With that he began to force a way through the crowds in the waiting hall, with us tailing close behind. Time after time, he cried out, “Excuse me! Excuse me! Make way, please!” and continued to cross the sea of humanity. People automatically and quickly moved to one side, making a pathway for us - and Jurziek made his way along it, full of confidence, with us still close behind him, hearing him shout repeatedly: “Excuse me! Excuse me!”

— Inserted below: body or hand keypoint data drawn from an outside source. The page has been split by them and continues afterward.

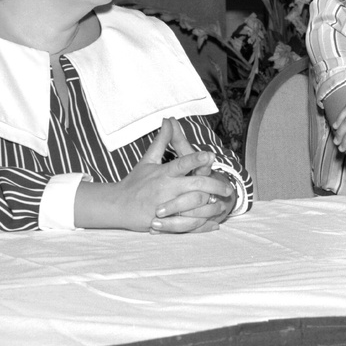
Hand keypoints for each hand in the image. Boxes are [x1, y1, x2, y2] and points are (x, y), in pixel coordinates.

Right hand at [75, 119, 231, 232]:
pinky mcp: (164, 222)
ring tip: (223, 203)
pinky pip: (187, 224)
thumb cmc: (134, 182)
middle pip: (194, 186)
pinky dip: (202, 225)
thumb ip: (161, 141)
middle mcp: (165, 189)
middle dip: (214, 185)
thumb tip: (168, 120)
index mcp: (163, 173)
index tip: (211, 155)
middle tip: (228, 188)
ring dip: (211, 205)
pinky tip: (214, 222)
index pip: (182, 164)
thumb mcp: (148, 160)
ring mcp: (166, 207)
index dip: (196, 159)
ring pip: (194, 206)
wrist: (117, 206)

The ticket inspector, standing near the gate to the platform, looked at us in astonishment as we moved on past him, through the gate without stopping, until we were already on the platform, next to the carriages, before it dawned on him to ask us for our tickets. The train, partly carriages for passengers and partly wagons for goods, were already full to overflowing with passengers, while hundreds more still strove to force themselves into the carriages. On the spur of the moment, Jurziek decided to be a crippled war-casualty. He began to hop on one leg and to drag the second behind him and in this way succeeded in clearing a path while we were pushed after him by the crowd closing in behind. We found ourselves more-or-less pushed on to one of the goods-wagons. Once on, we discovered that the crush was only at the entrance, for inside there was room for people to sit comfortably on the floor. Jurziek suddenly cried out in pain and every one looked at him. We explained to the people that he was a war casualty, apparently just injured again in his bad leg. Someone near at hand supposed that maybe it was he who had unintentionally hurt the cripple and begged his pardon and declaring aggressively in a loud voice: “Make room for the cripple!” People moved to one side and made quite a large area available in the centre of the wagon. We sat Jurziek down and sat ourselves round him.

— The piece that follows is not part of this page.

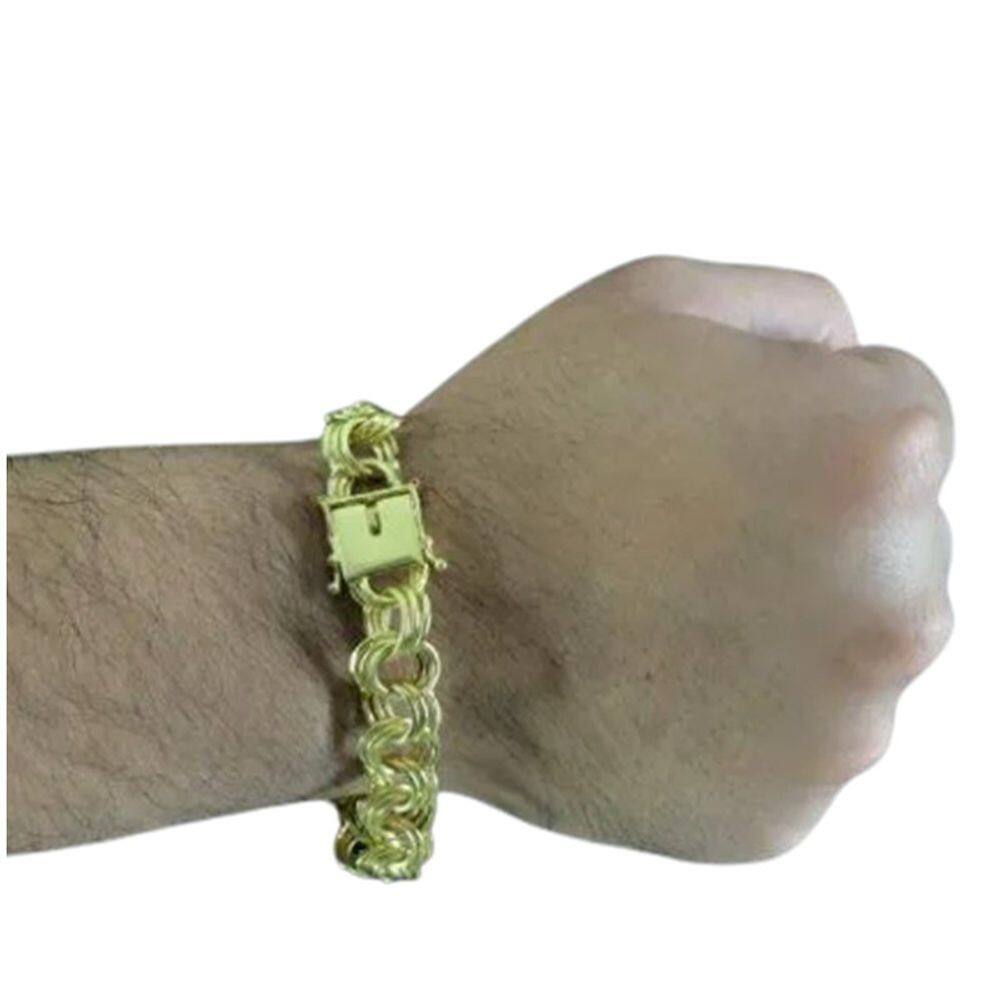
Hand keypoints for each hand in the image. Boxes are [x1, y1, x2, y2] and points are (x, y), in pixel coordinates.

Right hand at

During that period there was no such thing as a time-table. Nobody knew when the trains would leave or when they would arrive at their destinations. All military trains had right of way and precedence. Our train was shunted to a siding, and there we waited for hours, until a track became available. Jurziek quickly made contact with the people around us. He took a bottle of vodka out of his knapsack and offered our close neighbours a drink. Others seeing him, did likewise - taking out bottles and sausages, and everyone was eating and drinking and telling stories and jokes until the long, difficult boring journey, became a merry party. Next to us, sat a woman of about thirty-something taking an active part in the merry-making and quickly making friends with Jurziek. When I woke up before dawn I saw them lying close together in each others' arms. With morning, the inspector came to check the tickets. When he came nearer to us, Jurziek started shouting in pain again, cursing and complaining to the inspector that he had hurt his leg. The people in the took Jurziek's part and added the weight of their voices. The inspector became confused by the commotion, offered profuse apologies to Jurziek and made off as quickly as he could. When we got to Lodz, we parted warmly from our travelling companions, went out of the station and seeing a tram, began running towards it. Jurziek forgot that he was supposed to be a cripple and he too ran. I saw one of our new friends watch him and cross himself saying:

“Oh God! It's a miracle! Our cripple is running like a healthy man.
Again I was overwhelmed with admiration for the resourcefulness of Jurziek and wondered to myself where he found the talents for overcoming all these difficulties and obstacles; to cope successfully with every situation, to make friends with everyone and be liked by them. The man turned a difficult tedious journey, in an uncomfortable goods-wagon to an unforgettable experience for everyone, such that the time passed unnoticed and quickly. I was simply not made of the same clay as he. I would have made that journey without uttering a syllable. Nevertheless, in spite of my intense admiration for him, I didn't want to live in his shadow. I wanted to live my life, my way - and in my heart I had already separated from him.